-- Task objective --
Every entry is to be returned as it stands, apart from the pictures.

-- Records for the exercise --
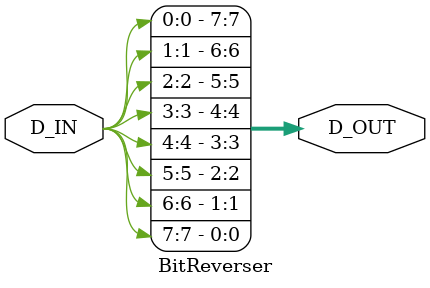
<source format=sv>
`timescale 1ns / 1ps


module BitReverser #(parameter WIDTH = 8) (
    input [WIDTH-1:0] D_IN,
    output logic [WIDTH-1:0] D_OUT
    );
    
    always_comb begin
        for (int i = 0; i < WIDTH; i++) begin
            D_OUT[(WIDTH-1) - i] <= D_IN[i];
        end
    end
    
endmodule

</source>
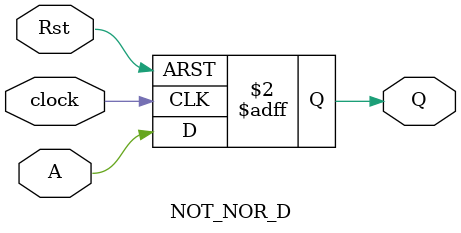
<source format=v>
module NOT_NOR_D (
    input A, 
    input Rst, 
    input clock, 
    output reg Q
);

always @(posedge clock or posedge Rst) begin
    if (Rst)
        Q <= 1'b0;
    else
        Q <= A;
end

endmodule


</source>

-- Task answer --
<source format=sv>
`timescale 1ns / 1ps


module BitReverser #(parameter WIDTH = 8) (
    input [WIDTH-1:0] D_IN,
    output logic [WIDTH-1:0] D_OUT
    );
    
    always_comb begin
        for (int i = 0; i < WIDTH; i++) begin
            D_OUT[(WIDTH-1) - i] <= D_IN[i];
        end
    end
    
endmodule

</source>
<source format=v>
module NOT_NOR_D (
    input A, 
    input Rst, 
    input clock, 
    output reg Q
);

always @(posedge clock or posedge Rst) begin
    if (Rst)
        Q <= 1'b0;
    else
        Q <= A;
end

endmodule


</source>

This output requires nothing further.